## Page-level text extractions
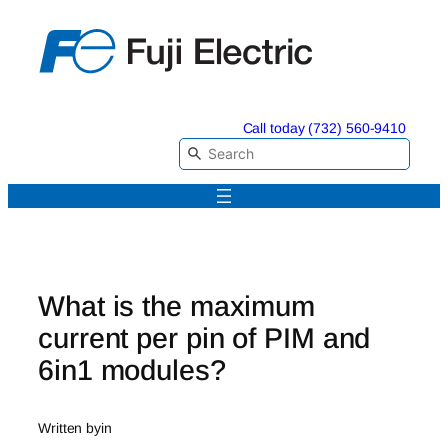
Skip
to
content
Call today (732) 560-9410
What is the maximum
current per pin of PIM and
6in1 modules?
Written by
in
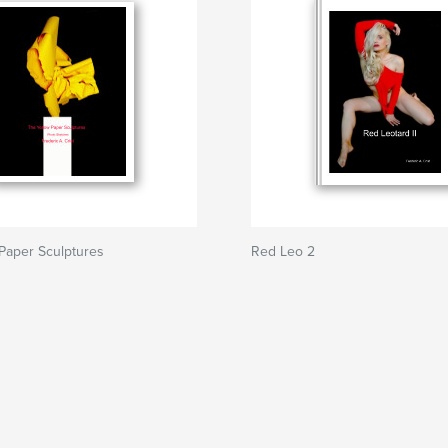
Paper Sculptures
Red Leo 2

## What the task asks
Give back the data exactly. Pictures stay out.

## Response area
Skip
to
content
Call today (732) 560-9410
What is the maximum
current per pin of PIM and
6in1 modules?
Written by
in
Paper Sculptures
Red Leo 2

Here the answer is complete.